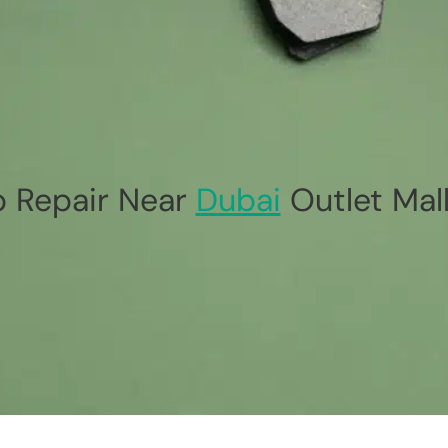
p Repair Near
Dubai
Outlet Mal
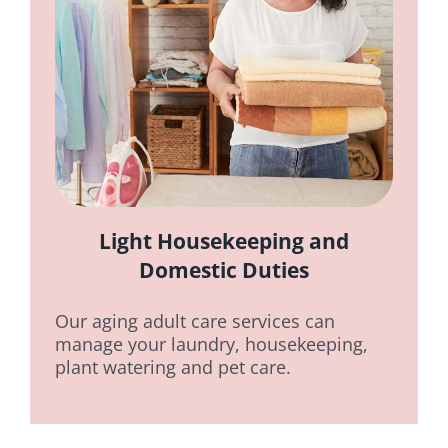
Light Housekeeping and
Domestic Duties
Our aging adult care services can
manage your laundry, housekeeping,
plant watering and pet care.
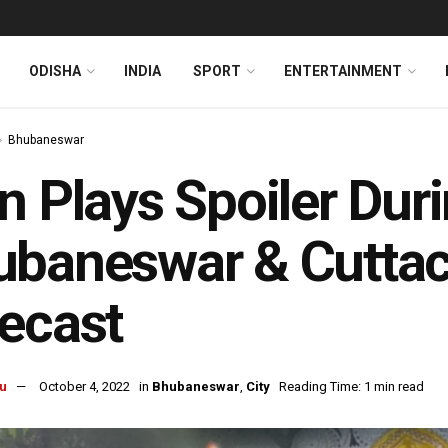
ODISHA
INDIA
SPORT
ENTERTAINMENT
Bhubaneswar
n Plays Spoiler Dur
baneswar & Cuttac
ecast
u
October 4, 2022
in
Bhubaneswar
,
City
Reading Time: 1 min read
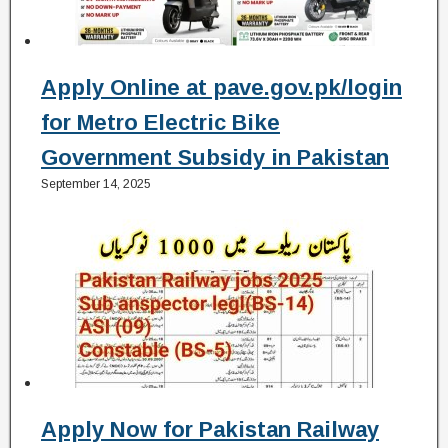
Apply Online at pave.gov.pk/login
for Metro Electric Bike
Government Subsidy in Pakistan
September 14, 2025
Apply Now for Pakistan Railway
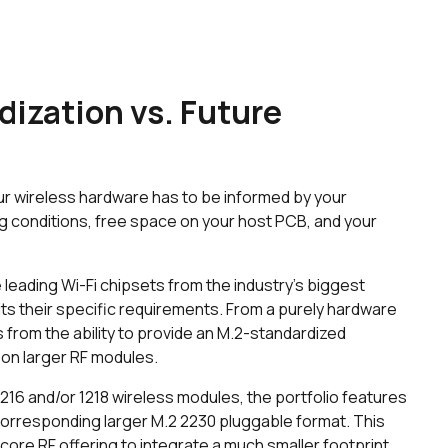
dization vs. Future
ur wireless hardware has to be informed by your
ng conditions, free space on your host PCB, and your
leading Wi-Fi chipsets from the industry’s biggest
uits their specific requirements. From a purely hardware
 from the ability to provide an M.2-standardized
 on larger RF modules.
 1216 and/or 1218 wireless modules, the portfolio features
 corresponding larger M.2 2230 pluggable format. This
ore RF offering to integrate a much smaller footprint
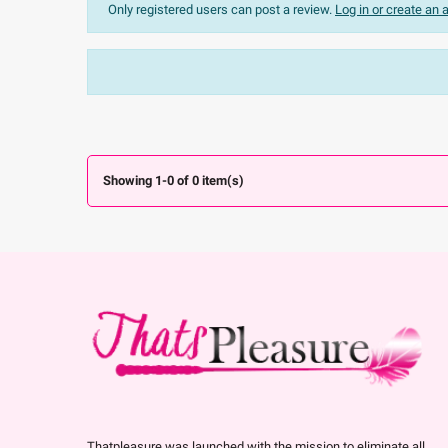
Only registered users can post a review.
Log in or create an
Sort:
The most recent
Ratings:
All


Showing 1-0 of 0 item(s)
Thatpleasure was launched with the mission to eliminate all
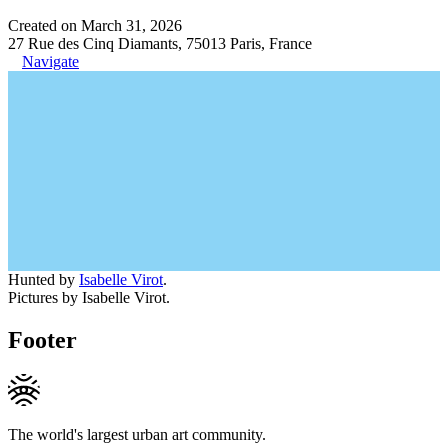
Created on March 31, 2026
27 Rue des Cinq Diamants, 75013 Paris, France
Navigate
Hunted by
Isabelle Virot
.
Pictures by Isabelle Virot.
Footer
The world's largest urban art community.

•••••

◆ YOUR ASSIGNMENT:
Return the text read from each row above, line for line and without any changes. Leave out the pictures.

◆ ANSWER FOR THE TASK:
p Repair Near
Dubai
Outlet Mal
Light Housekeeping and
Domestic Duties
Our aging adult care services can
manage your laundry, housekeeping,
plant watering and pet care.
ODISHA
INDIA
SPORT
ENTERTAINMENT
Bhubaneswar
n Plays Spoiler Dur
baneswar & Cuttac
ecast
u
October 4, 2022
in
Bhubaneswar
,
City
Reading Time: 1 min read
Apply Online at pave.gov.pk/login
for Metro Electric Bike
Government Subsidy in Pakistan
September 14, 2025
Apply Now for Pakistan Railway
dization vs. Future
ur wireless hardware has to be informed by your
ng conditions, free space on your host PCB, and your
leading Wi-Fi chipsets from the industry’s biggest
uits their specific requirements. From a purely hardware
 from the ability to provide an M.2-standardized
 on larger RF modules.
 1216 and/or 1218 wireless modules, the portfolio features
 corresponding larger M.2 2230 pluggable format. This
ore RF offering to integrate a much smaller footprint
Only registered users can post a review.
Log in or create an
Sort:
The most recent
Ratings:
All


Showing 1-0 of 0 item(s)
Thatpleasure was launched with the mission to eliminate all
Created on March 31, 2026
27 Rue des Cinq Diamants, 75013 Paris, France
Navigate
Hunted by
Isabelle Virot
.
Pictures by Isabelle Virot.
Footer
The world's largest urban art community.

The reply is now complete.